- **RECORDS SHOWN**:

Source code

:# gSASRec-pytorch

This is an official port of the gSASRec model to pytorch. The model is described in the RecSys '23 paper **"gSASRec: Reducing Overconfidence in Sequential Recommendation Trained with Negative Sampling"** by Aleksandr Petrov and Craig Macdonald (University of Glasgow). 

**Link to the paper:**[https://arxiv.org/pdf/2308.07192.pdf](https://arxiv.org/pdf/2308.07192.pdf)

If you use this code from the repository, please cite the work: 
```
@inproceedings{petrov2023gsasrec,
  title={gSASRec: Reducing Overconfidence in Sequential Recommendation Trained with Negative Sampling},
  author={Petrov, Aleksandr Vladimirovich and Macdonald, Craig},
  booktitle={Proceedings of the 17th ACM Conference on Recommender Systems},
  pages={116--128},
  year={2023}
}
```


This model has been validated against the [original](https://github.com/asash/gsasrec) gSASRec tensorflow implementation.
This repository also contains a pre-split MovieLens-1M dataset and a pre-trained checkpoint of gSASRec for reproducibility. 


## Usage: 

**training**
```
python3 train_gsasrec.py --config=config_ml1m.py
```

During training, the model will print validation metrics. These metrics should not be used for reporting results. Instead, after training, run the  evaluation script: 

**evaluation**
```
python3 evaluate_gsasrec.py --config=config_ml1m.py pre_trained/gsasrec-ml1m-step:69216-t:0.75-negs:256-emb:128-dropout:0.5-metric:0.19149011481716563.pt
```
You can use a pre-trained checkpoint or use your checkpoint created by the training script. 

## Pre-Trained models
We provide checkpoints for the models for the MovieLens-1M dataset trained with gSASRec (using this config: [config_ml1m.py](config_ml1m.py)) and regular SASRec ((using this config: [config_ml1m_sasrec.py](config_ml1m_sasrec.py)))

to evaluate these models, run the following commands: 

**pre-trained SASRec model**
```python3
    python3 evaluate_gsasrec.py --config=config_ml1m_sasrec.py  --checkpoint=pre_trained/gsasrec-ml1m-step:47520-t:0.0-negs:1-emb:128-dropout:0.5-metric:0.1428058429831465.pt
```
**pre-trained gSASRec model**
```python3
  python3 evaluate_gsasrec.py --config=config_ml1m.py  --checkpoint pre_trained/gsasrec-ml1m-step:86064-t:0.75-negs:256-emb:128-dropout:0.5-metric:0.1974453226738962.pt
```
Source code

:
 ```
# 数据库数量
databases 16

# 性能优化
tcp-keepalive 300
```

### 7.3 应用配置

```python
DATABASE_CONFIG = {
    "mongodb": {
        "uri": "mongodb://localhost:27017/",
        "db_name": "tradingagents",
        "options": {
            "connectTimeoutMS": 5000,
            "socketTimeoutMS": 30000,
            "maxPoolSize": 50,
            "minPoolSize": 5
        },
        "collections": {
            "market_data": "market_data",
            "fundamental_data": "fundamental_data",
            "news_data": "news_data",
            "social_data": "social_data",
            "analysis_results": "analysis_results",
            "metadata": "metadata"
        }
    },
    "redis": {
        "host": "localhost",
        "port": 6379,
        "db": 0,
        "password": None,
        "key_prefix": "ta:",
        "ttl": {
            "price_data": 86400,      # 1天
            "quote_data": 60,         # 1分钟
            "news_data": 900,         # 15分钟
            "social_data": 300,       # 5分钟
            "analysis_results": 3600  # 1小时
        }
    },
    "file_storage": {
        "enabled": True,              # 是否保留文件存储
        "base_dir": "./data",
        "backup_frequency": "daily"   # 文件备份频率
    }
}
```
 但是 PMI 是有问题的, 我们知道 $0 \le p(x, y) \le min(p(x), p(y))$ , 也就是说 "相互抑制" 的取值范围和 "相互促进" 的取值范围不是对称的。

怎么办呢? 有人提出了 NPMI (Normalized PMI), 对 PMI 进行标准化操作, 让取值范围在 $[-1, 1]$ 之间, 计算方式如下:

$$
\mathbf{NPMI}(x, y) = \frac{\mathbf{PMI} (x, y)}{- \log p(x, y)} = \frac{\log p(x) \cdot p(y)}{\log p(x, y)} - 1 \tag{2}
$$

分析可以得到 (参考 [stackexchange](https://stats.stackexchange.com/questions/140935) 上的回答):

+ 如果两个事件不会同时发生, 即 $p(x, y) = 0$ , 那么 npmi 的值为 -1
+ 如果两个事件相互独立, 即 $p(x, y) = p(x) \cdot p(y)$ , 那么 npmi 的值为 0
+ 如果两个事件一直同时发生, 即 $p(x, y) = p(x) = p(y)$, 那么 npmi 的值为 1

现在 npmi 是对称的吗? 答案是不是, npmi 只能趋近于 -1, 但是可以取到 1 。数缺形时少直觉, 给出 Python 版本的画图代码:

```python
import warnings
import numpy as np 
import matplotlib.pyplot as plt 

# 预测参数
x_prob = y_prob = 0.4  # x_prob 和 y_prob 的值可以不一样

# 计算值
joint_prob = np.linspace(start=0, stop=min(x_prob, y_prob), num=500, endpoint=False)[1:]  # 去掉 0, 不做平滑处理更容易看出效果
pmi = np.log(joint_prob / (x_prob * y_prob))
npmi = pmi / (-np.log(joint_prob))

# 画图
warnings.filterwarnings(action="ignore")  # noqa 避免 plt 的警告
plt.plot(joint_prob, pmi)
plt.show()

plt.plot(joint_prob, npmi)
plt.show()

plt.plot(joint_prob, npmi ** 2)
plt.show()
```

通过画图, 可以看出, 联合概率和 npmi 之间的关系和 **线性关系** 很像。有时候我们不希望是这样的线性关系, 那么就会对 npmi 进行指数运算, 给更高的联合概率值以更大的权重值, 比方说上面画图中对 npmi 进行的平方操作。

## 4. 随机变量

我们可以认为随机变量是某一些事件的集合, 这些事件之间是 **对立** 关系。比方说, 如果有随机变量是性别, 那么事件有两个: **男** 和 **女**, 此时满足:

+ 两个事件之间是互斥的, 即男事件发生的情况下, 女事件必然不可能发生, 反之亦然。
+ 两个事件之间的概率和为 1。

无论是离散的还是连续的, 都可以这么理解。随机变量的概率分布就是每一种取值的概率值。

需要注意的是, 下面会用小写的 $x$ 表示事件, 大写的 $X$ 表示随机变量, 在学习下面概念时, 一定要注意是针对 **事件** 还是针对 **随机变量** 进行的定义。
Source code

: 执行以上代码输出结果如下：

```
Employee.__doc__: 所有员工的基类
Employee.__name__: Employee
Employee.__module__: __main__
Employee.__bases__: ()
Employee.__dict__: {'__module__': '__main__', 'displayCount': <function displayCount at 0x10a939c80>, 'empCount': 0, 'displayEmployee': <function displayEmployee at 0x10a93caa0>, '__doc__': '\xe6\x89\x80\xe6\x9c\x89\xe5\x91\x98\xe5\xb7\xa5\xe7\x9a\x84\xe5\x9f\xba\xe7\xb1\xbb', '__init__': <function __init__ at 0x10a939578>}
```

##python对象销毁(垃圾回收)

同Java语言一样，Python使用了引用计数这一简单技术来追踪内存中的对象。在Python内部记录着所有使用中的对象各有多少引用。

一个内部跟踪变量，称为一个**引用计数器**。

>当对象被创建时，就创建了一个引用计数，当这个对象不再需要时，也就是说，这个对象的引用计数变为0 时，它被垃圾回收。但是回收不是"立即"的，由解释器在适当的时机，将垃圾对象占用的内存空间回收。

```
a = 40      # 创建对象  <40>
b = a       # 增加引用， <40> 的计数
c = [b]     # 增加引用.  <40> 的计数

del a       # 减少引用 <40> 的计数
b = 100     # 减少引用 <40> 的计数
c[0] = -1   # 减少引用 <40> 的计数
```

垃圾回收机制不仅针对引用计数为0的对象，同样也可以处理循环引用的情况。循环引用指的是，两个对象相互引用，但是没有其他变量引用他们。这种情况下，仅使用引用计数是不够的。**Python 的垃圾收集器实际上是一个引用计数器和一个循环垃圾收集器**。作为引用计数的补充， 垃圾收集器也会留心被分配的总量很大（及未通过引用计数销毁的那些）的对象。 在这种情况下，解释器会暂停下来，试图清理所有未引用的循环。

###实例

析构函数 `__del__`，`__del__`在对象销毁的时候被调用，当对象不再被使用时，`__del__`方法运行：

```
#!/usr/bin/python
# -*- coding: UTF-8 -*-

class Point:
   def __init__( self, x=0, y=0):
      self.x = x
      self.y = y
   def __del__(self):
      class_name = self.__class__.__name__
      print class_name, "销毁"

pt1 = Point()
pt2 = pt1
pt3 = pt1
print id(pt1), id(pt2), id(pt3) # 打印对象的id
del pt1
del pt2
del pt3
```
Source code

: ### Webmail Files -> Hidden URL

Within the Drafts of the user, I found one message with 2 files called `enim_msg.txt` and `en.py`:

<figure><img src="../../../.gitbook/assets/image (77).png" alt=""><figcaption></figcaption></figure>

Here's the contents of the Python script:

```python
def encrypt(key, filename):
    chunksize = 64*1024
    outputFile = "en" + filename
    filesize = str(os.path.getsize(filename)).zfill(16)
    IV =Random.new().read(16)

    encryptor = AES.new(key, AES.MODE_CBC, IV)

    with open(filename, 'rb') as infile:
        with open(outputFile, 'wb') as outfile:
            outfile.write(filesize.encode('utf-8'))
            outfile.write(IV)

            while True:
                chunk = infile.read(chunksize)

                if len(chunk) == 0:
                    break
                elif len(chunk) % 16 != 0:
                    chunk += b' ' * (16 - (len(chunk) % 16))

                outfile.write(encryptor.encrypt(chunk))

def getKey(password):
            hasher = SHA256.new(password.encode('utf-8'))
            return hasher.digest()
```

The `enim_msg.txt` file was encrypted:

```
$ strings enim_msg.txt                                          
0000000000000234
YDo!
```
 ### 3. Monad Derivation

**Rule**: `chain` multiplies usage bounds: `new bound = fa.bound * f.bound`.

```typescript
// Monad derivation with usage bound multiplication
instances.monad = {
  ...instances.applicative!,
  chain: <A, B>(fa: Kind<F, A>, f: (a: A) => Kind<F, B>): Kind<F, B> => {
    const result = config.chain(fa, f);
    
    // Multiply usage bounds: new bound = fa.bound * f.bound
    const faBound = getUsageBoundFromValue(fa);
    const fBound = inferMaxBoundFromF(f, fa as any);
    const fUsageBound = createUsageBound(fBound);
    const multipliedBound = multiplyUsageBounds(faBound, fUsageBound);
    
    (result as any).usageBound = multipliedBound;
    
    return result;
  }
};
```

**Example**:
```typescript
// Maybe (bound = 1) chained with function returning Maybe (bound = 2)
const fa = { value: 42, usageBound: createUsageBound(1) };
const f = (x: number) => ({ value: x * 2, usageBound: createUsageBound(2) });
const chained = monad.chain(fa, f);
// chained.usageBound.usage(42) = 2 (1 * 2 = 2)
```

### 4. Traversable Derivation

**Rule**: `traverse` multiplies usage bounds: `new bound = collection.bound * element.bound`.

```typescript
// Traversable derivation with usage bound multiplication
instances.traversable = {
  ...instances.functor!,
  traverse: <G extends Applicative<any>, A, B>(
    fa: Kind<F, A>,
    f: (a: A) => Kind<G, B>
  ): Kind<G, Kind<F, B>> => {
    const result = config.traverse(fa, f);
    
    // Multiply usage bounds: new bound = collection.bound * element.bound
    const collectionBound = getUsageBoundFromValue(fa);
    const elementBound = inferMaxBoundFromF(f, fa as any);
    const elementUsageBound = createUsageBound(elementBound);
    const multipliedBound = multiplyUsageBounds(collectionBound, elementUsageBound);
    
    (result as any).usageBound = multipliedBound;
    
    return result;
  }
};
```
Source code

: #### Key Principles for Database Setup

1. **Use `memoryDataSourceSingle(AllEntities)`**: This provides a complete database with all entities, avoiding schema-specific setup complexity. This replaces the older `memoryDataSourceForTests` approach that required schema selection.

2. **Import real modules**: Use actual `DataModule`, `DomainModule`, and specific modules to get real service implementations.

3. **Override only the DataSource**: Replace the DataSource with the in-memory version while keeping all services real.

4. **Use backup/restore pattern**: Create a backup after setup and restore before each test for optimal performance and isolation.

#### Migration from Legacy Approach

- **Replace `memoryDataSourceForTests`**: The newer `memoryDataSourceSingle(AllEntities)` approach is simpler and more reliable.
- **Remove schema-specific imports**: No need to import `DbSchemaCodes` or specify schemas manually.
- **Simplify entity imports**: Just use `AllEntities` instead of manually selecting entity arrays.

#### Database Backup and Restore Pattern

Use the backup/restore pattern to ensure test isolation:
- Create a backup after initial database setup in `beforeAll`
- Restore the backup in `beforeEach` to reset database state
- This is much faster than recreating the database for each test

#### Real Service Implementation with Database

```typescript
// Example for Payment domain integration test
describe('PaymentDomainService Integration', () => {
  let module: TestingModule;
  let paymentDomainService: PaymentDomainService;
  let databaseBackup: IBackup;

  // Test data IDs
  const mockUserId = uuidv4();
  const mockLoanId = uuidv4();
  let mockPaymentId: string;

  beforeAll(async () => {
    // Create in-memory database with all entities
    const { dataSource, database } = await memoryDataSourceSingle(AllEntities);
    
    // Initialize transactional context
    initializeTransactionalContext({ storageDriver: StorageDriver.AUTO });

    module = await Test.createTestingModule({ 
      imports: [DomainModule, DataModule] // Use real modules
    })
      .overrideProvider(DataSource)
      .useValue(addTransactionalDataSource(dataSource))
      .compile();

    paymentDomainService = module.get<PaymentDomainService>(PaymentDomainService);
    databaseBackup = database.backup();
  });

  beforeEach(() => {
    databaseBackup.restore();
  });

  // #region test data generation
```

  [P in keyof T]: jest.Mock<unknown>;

- **WHAT TO WORK ON**: Using the records above, copy each line that contains "paper".

- **SOLUTION TO THIS PROBLEM**:
This is an official port of the gSASRec model to pytorch. The model is described in the RecSys '23 paper **"gSASRec: Reducing Overconfidence in Sequential Recommendation Trained with Negative Sampling"** by Aleksandr Petrov and Craig Macdonald (University of Glasgow). 
**Link to the paper:**[https://arxiv.org/pdf/2308.07192.pdf](https://arxiv.org/pdf/2308.07192.pdf)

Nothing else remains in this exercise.